* [Excerpted text]:
Nearly 1,400 demonstrators were arrested in France on Saturday as tensions rose and police fired tear gas, French authorities said.
More than 974 were placed in police custody as the 'yellow vest' protests turned violent for the second week running.
French Interior Minister Christophe Castaner said over 125,000 people joined the protest throughout France with 10,000 in the capital.
He added the protest in Paris is "under control" but called it "totally unacceptable."
Paris hospitals reported 126 admissions for injuries related to the protest. Nearly 40% of those injured had left emergency services on Saturday night, the Assistance publique – Hôpitaux de Paris (AP-HP) said.
Castaner said among the inured were 17 security officers and warned arrests could increase through the night as clashes continue in Paris and other parts of France.
French authorities deployed 89,000 police officers and security. Forces used pressure water cannons, tear gas and armoured vehicles.
The first clashes occurred on Saturday morning with charges and tear gas shots fired on the Paris avenue Champs Elysees - were most of the 'yellow vests' concentrated.

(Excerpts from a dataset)

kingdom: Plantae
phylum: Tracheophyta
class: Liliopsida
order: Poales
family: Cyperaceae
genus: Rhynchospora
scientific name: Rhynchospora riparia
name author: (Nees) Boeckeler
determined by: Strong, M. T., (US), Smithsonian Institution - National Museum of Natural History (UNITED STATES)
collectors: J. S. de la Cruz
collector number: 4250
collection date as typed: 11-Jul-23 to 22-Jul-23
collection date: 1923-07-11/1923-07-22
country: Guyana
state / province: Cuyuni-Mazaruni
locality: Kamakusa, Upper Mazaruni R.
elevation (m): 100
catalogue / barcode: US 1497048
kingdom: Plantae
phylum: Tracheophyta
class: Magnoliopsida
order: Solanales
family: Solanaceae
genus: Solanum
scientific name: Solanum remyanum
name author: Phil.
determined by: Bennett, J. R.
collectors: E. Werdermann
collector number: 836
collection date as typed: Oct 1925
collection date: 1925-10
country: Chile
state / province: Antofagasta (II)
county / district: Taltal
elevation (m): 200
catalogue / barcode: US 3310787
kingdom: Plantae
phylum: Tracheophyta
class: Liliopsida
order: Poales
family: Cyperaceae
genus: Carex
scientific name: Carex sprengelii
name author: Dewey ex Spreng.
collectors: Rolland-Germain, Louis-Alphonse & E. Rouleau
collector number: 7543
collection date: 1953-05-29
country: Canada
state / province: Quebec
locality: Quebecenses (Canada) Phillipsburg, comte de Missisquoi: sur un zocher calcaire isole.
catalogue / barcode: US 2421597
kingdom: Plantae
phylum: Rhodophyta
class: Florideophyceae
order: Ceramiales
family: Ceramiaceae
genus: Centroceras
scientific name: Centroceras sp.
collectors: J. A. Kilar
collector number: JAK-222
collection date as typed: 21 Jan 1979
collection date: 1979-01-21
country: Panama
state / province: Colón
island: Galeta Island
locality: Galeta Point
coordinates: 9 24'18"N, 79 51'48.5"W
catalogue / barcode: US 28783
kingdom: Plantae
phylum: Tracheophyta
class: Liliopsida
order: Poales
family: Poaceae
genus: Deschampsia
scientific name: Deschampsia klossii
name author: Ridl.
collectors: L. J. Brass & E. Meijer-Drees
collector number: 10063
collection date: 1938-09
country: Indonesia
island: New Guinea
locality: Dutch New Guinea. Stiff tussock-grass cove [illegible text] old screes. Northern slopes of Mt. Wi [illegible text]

* [About this task]:
According to the article on the French protests, how many police officers did French authorities deploy?

* [Solution]:
89,000 police officers and security.